Jean-Pierre Saw – Dans le cadre d’une conférence coorganisée par l’excellente Nouvelle Société Helvétique et deux associations d’étudiants, l’ambassadeur de Suisse auprès de l’OTAN est venu tirer un bilan de l’état du monde devant un parterre hétérogène et clairsemé. Le constat est sombre.
Un bilan sombre
Jacques Pitteloud a déploré que la démocratie recule, le retour de la politique de puissance, le déséquilibre démographique qui se creuse, l’influence du changement climatique sur les migrations, ainsi que le retard pris par l’Europe dans les révolutions technologiques… Des constats désormais classiques, révélateurs d’un certain désarroi officiel.
Des certitudes ébranlées
Ces «mouvements de plaques tectoniques» anéantissent en effet le rêve d’un monde paisible et démocratique, d’un libre-échange entre tous, voire même de la protection de l’Europe par les États-Unis. Ils provoquent la sidération du continent et laissent la Suisse pantoise. Pendant ce temps, de nouveaux équilibres s’installent, des blocs se forment et s’arment sans nous, voire contre nous.
La guerre qui vient
Porte-parole de la vision dominante, l’orateur suppose que la menace principale vient de Russie, et que la Suisse ne serait pas prête à y répondre. Officier d’état-major général, il explique que le pays manque d’armement et de budget, et que les élus peinent à le voir.

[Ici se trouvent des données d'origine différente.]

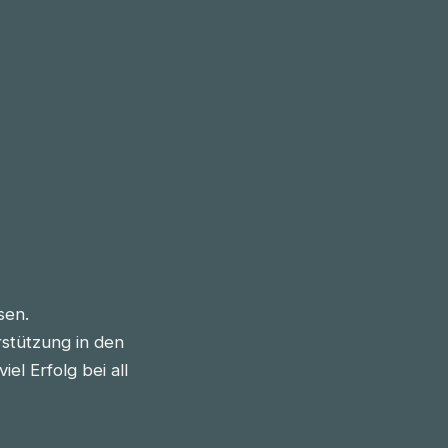
sen.
stützung in den
l Erfolg bei all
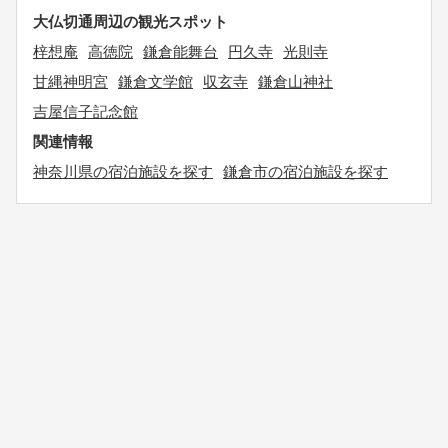
大仏切通周辺の観光スポット
梓想庵
高徳院
鎌倉能舞台
円久寺
光則寺
甘縄神明宮
鎌倉文学館
収玄寺
鎌倉山神社
吉屋信子記念館
関連情報
神奈川県の宿泊施設を探す
鎌倉市の宿泊施設を探す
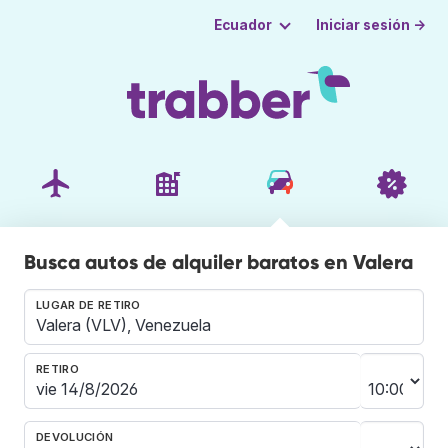
Iniciar sesión →
Ecuador
Busca autos de alquiler baratos en Valera
LUGAR DE RETIRO
RETIRO
DEVOLUCIÓN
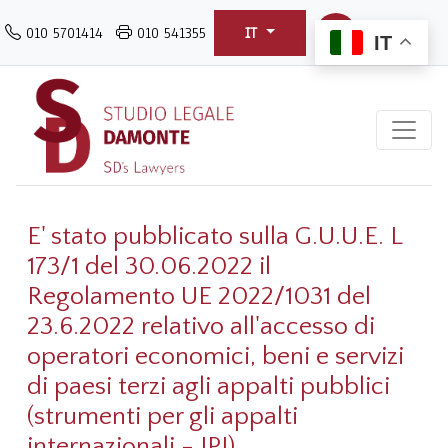
Salta
010 5701414
010 541355
IT
al
IT
contenuto
principale
E' stato pubblicato sulla G.U.U.E. L
173/1 del 30.06.2022 il
Regolamento UE 2022/1031 del
23.6.2022 relativo all'accesso di
operatori economici, beni e servizi
di paesi terzi agli appalti pubblici
(strumenti per gli appalti
internazionali - IPI)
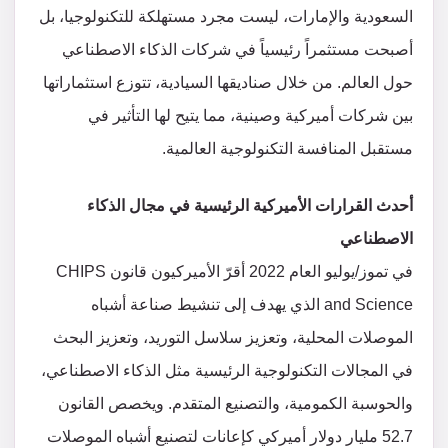
السعودية والإمارات، ليست مجرد مستهلكة للتكنولوجيا، بل
أصبحت مستثمراً رئيسياً في شركات الذكاء الاصطناعي
حول العالم. من خلال صناديقها السيادية، تتوزع استثماراتها
بين شركات أميركية وصينية، مما يتيح لها التأثير في
مستقبل المنافسة التكنولوجية العالمية.
أحدث القرارات الأميركية الرئيسية في مجال الذكاء
الاصطناعي
في تموز/يوليو العام 2022 أقرّ الأميركيون قانون CHIPS
and Science الذي يهدف إلى تنشيط صناعة أشباه
الموصلات المحلية، وتعزيز سلاسل التوريد، وتعزيز البحث
في المجالات التكنولوجية الرئيسية مثل الذكاء الاصطناعي،
والحوسبة الكمومية، والتصنيع المتقدم. ويخصص القانون
52.7 مليار دولار أميركي كإعانات لتصنيع أشباه الموصلات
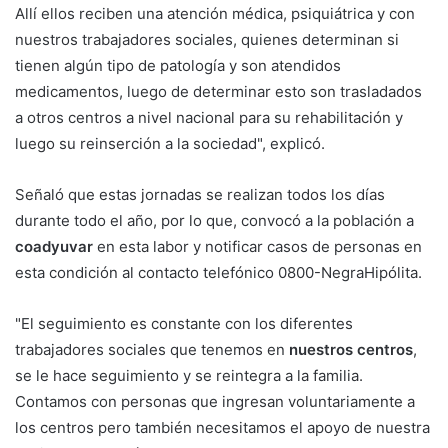
Allí ellos reciben una atención médica, psiquiátrica y con
nuestros trabajadores sociales, quienes determinan si
tienen algún tipo de patología y son atendidos
medicamentos, luego de determinar esto son trasladados
a otros centros a nivel nacional para su rehabilitación y
luego su reinserción a la sociedad", explicó.
Señaló que estas jornadas se realizan todos los días
durante todo el año, por lo que, convocó a la población a
coadyuvar
en esta labor y notificar casos de personas en
esta condición al contacto telefónico 0800-NegraHipólita.
"El seguimiento es constante con los diferentes
trabajadores sociales que tenemos en
nuestros centros
,
se le hace seguimiento y se reintegra a la familia.
Contamos con personas que ingresan voluntariamente a
los centros pero también necesitamos el apoyo de nuestra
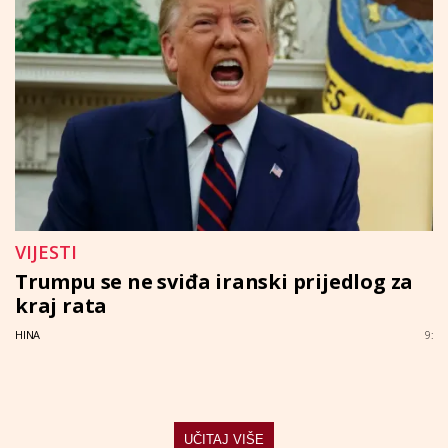
VIJESTI
Trumpu se ne sviđa iranski prijedlog za
kraj rata
HINA
9:
UČITAJ VIŠE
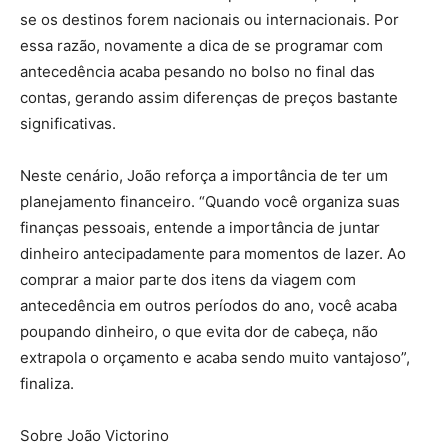
se os destinos forem nacionais ou internacionais. Por
essa razão, novamente a dica de se programar com
antecedência acaba pesando no bolso no final das
contas, gerando assim diferenças de preços bastante
significativas.
Neste cenário, João reforça a importância de ter um
planejamento financeiro. “Quando você organiza suas
finanças pessoais, entende a importância de juntar
dinheiro antecipadamente para momentos de lazer. Ao
comprar a maior parte dos itens da viagem com
antecedência em outros períodos do ano, você acaba
poupando dinheiro, o que evita dor de cabeça, não
extrapola o orçamento e acaba sendo muito vantajoso”,
finaliza.
Sobre João Victorino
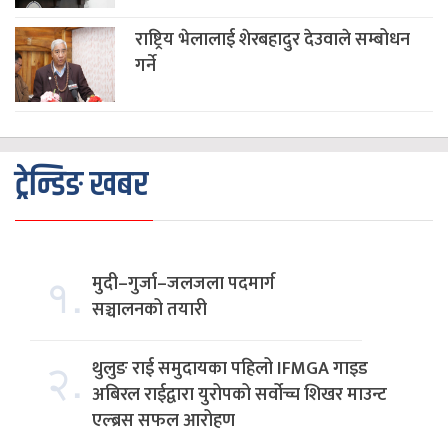
राष्ट्रिय भेलालाई शेरबहादुर देउवाले सम्बोधन
गर्ने
ट्रेन्डिङ खबर
१.
मुदी–गुर्जा–जलजला पदमार्ग
सञ्चालनको तयारी
२.
थुलुङ राई समुदायका पहिलो IFMGA गाइड
अबिरल राईद्वारा युरोपको सर्वोच्च शिखर माउन्ट
एल्ब्रस सफल आरोहण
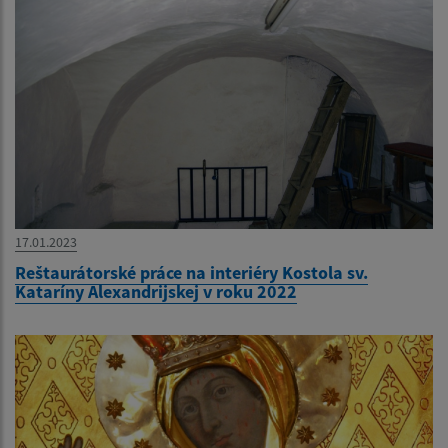
17.01.2023
Reštaurátorské práce na interiéry Kostola sv.
Kataríny Alexandrijskej v roku 2022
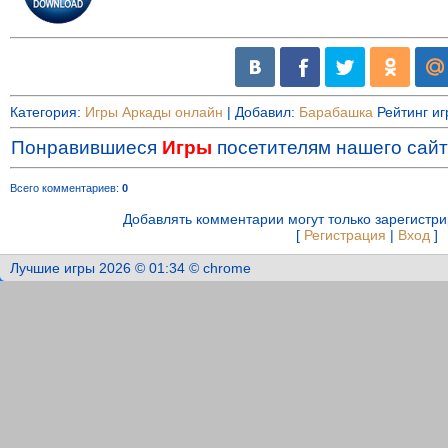
Категория
:
Игры Аркады онлайн
|
Добавил
:
Барабашка
Рейтинг и
Понравившиеся
Игры
посетителям нашего сайт
Всего комментариев
:
0
Добавлять комментарии могут только зарегистр
[
Регистрация
|
Вход
]
Лучшие игры 2026 © 01:34 © chrome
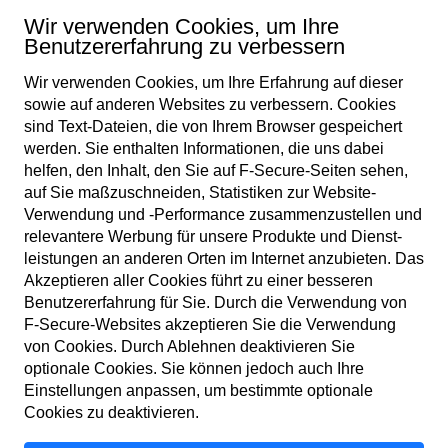
Wir verwenden Cookies, um Ihre
Benutzererfahrung zu verbessern
Wir verwenden Cookies, um Ihre Erfahrung auf dieser
Newsletter abonnieren
sowie auf anderen Web­sites zu verbessern. Cookies
sind Text-Dateien, die von Ihrem Browser gespeichert
werden. Sie enthalten Informationen, die uns dabei
helfen, den Inhalt, den Sie auf F‑Secure-Seiten sehen,
auf Sie maßzuschneiden, Statistiken zur Web­site-
Verwendung und ‑Performance zusammen­zustellen und
relevantere Werbung für unsere Produkte und Dienst­
leistungen an anderen Orten im Internet anzubieten. Das
DE
Akzeptieren aller Cookies führt zu einer besseren
Benutzer­erfahrung für Sie. Durch die Verwendung von
F‑Secure-Web­sites akzeptieren Sie die Verwendung
von Cookies. Durch Ablehnen deaktivieren Sie
Nutzungs­bedingungen
optionale Cookies. Sie können jedoch auch Ihre
Einstellungen anpassen, um bestimmte optionale
Datenschutz­richtlinie
Cookies zu deaktivieren.
Cookies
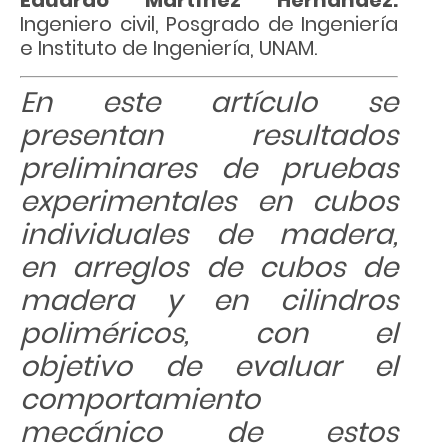
Eduardo Martínez Hernández.
Ingeniero civil, Posgrado de Ingeniería
e Instituto de Ingeniería, UNAM.
En este artículo se
presentan resultados
preliminares de pruebas
experimentales en cubos
individuales de madera,
en arreglos de cubos de
madera y en cilindros
poliméricos, con el
objetivo de evaluar el
comportamiento
mecánico de estos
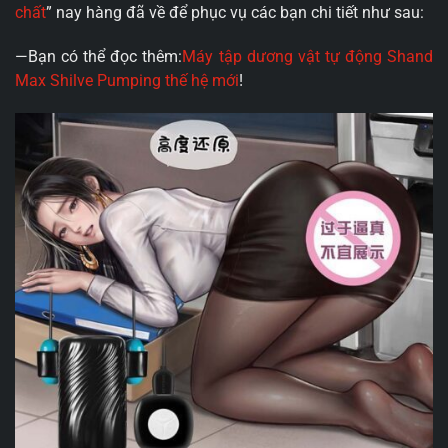
chất
” nay hàng đã về để phục vụ các bạn chi tiết như sau:
—Bạn có thể đọc thêm:
Máy tập dương vật tự động Shand
Max Shilve Pumping thế hệ mới
!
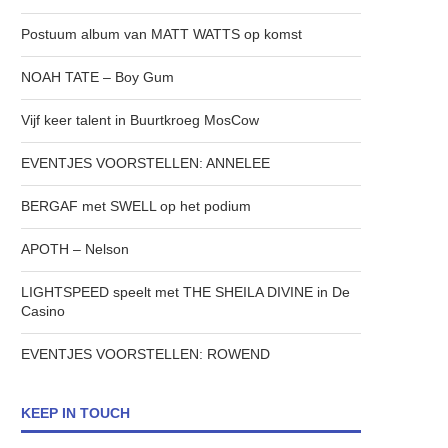
Postuum album van MATT WATTS op komst
NOAH TATE – Boy Gum
Vijf keer talent in Buurtkroeg MosCow
EVENTJES VOORSTELLEN: ANNELEE
BERGAF met SWELL op het podium
APOTH – Nelson
LIGHTSPEED speelt met THE SHEILA DIVINE in De
Casino
EVENTJES VOORSTELLEN: ROWEND
KEEP IN TOUCH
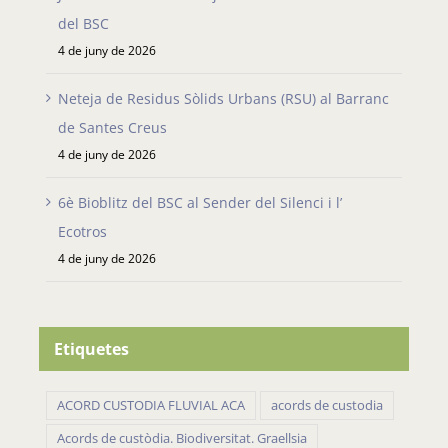
del BSC
4 de juny de 2026
Neteja de Residus Sòlids Urbans (RSU) al Barranc
de Santes Creus
4 de juny de 2026
6è Bioblitz del BSC al Sender del Silenci i l’
Ecotros
4 de juny de 2026
Etiquetes
ACORD CUSTODIA FLUVIAL ACA
acords de custodia
Acords de custòdia. Biodiversitat. Graellsia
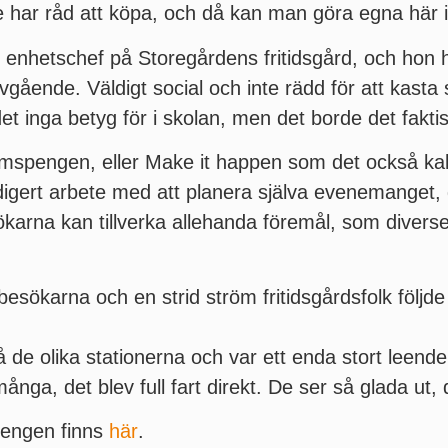
te har råd att köpa, och då kan man göra egna här i 
 enhetschef på Storegårdens fritidsgård, och hon 
vgående. Väldigt social och inte rädd för att kasta si
et inga betyg för i skolan, men det borde det faktis
spengen, eller Make it happen som det också kall
 digert arbete med att planera själva evenemanget
karna kan tillverka allehanda föremål, som divers
besökarna och en strid ström fritidsgårdsfolk följd
på de olika stationerna och var ett enda stort leende
ånga, det blev full fart direkt. De ser så glada ut, 
engen finns
här
.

Or nos voisins souffrent des mêmes maux, et peinent en plus à recruter au sein de leurs armées de métier. L’union des faiblesses peut-elle réellement produire une force ? «Le libre-échange nous a affaiblis», lâche-t-il en tout cas, amer.
Ce qu’il faut protéger
La réflexion s’étend à l’opérationnel : les infrastructures critiques, les banques de données et la logistique doivent être protégées en priorité. C’est une évidence, mais le débat animé qui suit la présentation démontre des divergences notoires : les moyens nécessaires, la confiance envers les autorités et les médias, le cas Jacques Baud, mais aussi l’analyse de la menace, ne font pas l’unanimité.
Contre qui ?
Histoire d’élargir le champ d’analyse, certains avancent, à l’image d’Emmanuel Todd, que c’est surtout de l’Allemagne dont il faudra à l’avenir se méfier, ce d’autant que son industrie automobile menace de se transformer en usines à canons. L’observation quotidienne de nos rues laisse en outre penser qu’un certain nombre de facteurs de déstabilisation se trouvent chez nous, fruit d’une immigration récente, et en nous : fragilités structurelles de la société, faible résilience de la population.
Les solutions
Jacques Pitteloud pense que la clé est militaire et financière. Avec plus de budget, la Suisse pourrait acquérir de nouveaux systèmes d’arme et, grâce au jeu des alliances, profiter de ceux des autres. Face à un ennemi commun, l’Europe a certes fait front durant la Guerre Froide, mais confrontée à un modèle qui s’effondre, et à des foyers de crise locaux, ne risque-t-elle pas plutôt de se morceler ? L’exemple du COVID montre qu’en cas de crise généralisée, la solidarité vole en éclat. Nos autorités seraient donc bien avisées de mettre l’accent sur l’articulation des coopérations internes, la cohésion sociale, l’éducation des jeunes et une certaine forme d’austérité. Lueur d’espoir à l’horizon, le 14 juin nous voterons sur deux objets qui vont dans ce sens : le durcissement de la loi sur le service civil et l’initiative à 10 millions. Un simple hasard de calendrier ?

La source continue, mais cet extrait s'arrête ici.